* ACTIVITY 1 *
In the press freedom excerpt, rewrite the paragraph beginning "Last year two reporters were murdered" as a short bulleted list that keeps its main facts.
* ACTIVITY 2 *
Translate this sentence from the press freedom excerpt into Spanish: "RSF maintains that the Americas continue to be a land of contrasts, as freedom of the press is widely respected, but is persecuted daily in Cuba, Haiti and Colombia."
* ACTIVITY 3 *
Extend the press freedom excerpt with a few more sentences, picking up right after its final line.

* DOCUMENT EXTRACT *

--------

And the situation of journalists has not improved this year, as the death toll
already reaches 11 and 101 have been arrested, while at least 250 have
been threatened or attacked, and 142 media outlets have been censored,
RSF president Fernando Castelló told IPS.
Furthermore, he said, "The enemies of the press are replacing frontal, bloody
repression with insidious harassment that is in appearance legal, and with
economic pressure and the excuse of protecting privacy with the aim of
deceiving public opinion."
The annual report presented on World Press Freedom Day by RSF, an
international organisation based in Paris, indicates that the independent
press is in danger in Africa and that wars and armed conflicts in some of the
countries on that continent are to blame for much of the decline in press
freedoms there.
"Covering a conflict in Africa is increasingly dangerous," according to RSF.
Last year two reporters were murdered in Cote d'Ivoire and one in the
Democratic Republic of the Congo, says the report, adding that in Equatorial
Guinea, Rwanda, Eritrea and Togo the press has been the victim of
authoritarianism, prompting numerous journalists to emigrate.
RSF maintains that the Americas continue to be a land of contrasts, as
freedom of the press is widely respected, but is persecuted daily in Cuba,
Haiti and Colombia.

--------

* LISTED RECORDS *
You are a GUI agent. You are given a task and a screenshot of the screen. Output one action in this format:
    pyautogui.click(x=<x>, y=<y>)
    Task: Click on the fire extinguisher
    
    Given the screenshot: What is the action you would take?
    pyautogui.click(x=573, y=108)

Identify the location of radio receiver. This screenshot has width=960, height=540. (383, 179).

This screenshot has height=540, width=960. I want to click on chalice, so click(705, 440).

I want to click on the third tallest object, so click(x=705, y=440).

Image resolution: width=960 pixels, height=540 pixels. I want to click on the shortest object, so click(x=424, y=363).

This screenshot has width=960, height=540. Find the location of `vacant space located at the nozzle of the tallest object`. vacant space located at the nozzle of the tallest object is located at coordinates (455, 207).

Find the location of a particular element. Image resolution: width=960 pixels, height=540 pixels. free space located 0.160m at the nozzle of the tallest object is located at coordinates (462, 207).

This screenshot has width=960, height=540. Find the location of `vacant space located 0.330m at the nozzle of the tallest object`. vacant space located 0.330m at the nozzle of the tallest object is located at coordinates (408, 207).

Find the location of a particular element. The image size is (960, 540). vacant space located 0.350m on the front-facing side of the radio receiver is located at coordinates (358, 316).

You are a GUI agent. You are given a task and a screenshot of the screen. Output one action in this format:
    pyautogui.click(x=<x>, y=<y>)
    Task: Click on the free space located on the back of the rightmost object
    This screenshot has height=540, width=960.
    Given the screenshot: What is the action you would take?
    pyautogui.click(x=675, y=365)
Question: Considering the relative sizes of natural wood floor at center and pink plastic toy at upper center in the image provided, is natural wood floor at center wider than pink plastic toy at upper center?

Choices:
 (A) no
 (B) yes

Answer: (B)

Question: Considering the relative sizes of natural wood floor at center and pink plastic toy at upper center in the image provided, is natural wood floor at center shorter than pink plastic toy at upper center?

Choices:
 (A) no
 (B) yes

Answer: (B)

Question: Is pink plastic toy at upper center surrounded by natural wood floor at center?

--------

* WRITTEN REPLY 1 *
- Last year, two reporters were murdered in Cote d'Ivoire and one in the Democratic Republic of the Congo.
- In Equatorial Guinea, Rwanda, Eritrea and Togo, the press suffered under authoritarianism.
- This led numerous journalists to emigrate.

* WRITTEN REPLY 2 *
RSF sostiene que las Américas siguen siendo una tierra de contrastes, ya que la libertad de prensa se respeta ampliamente, pero es perseguida a diario en Cuba, Haití y Colombia.

* WRITTEN REPLY 3 *
Cuba's President Fidel Castro tried to put an end to the dissident movement in
2003 with the detention of 75 people, among them 27 independent
journalists, "for publishing articles abroad and interviewing U.S. diplomats."
On the American continent, the most dangerous country is still Colombia,
where five reporters were assassinated in 2003 for their coverage of
corruption cases and of the complicity with armed groups - right-wing
paramilitaries or leftist guerrillas - "which control or are vying for entire
regions" of the country.
The report also notes press problems, though of lesser degree, in Brazil,
Bolivia, Peru, Guatemala, Mexico and Argentina.
In the case of Brazil, in the past month alone, two radio reporters were
murdered, known for their denunciations of corruption and drug trafficking.
The Committee to Protect Journalists reported the death of José Araújo, 37,
murdered by hired killers in a rural area of the northeastern state of
Pernambuco, and of Samuel Roma, 36, murdered in Capitao Bado, on the
Paraguayan border, in Mato Grosso do Sul state.
With respect to the United States, RSF underlines that the government's
attitude to press freedoms varies according to the actions of the media within
U.S. territory or outside its borders.
Inside the United States, the situation is largely satisfactory, says the report.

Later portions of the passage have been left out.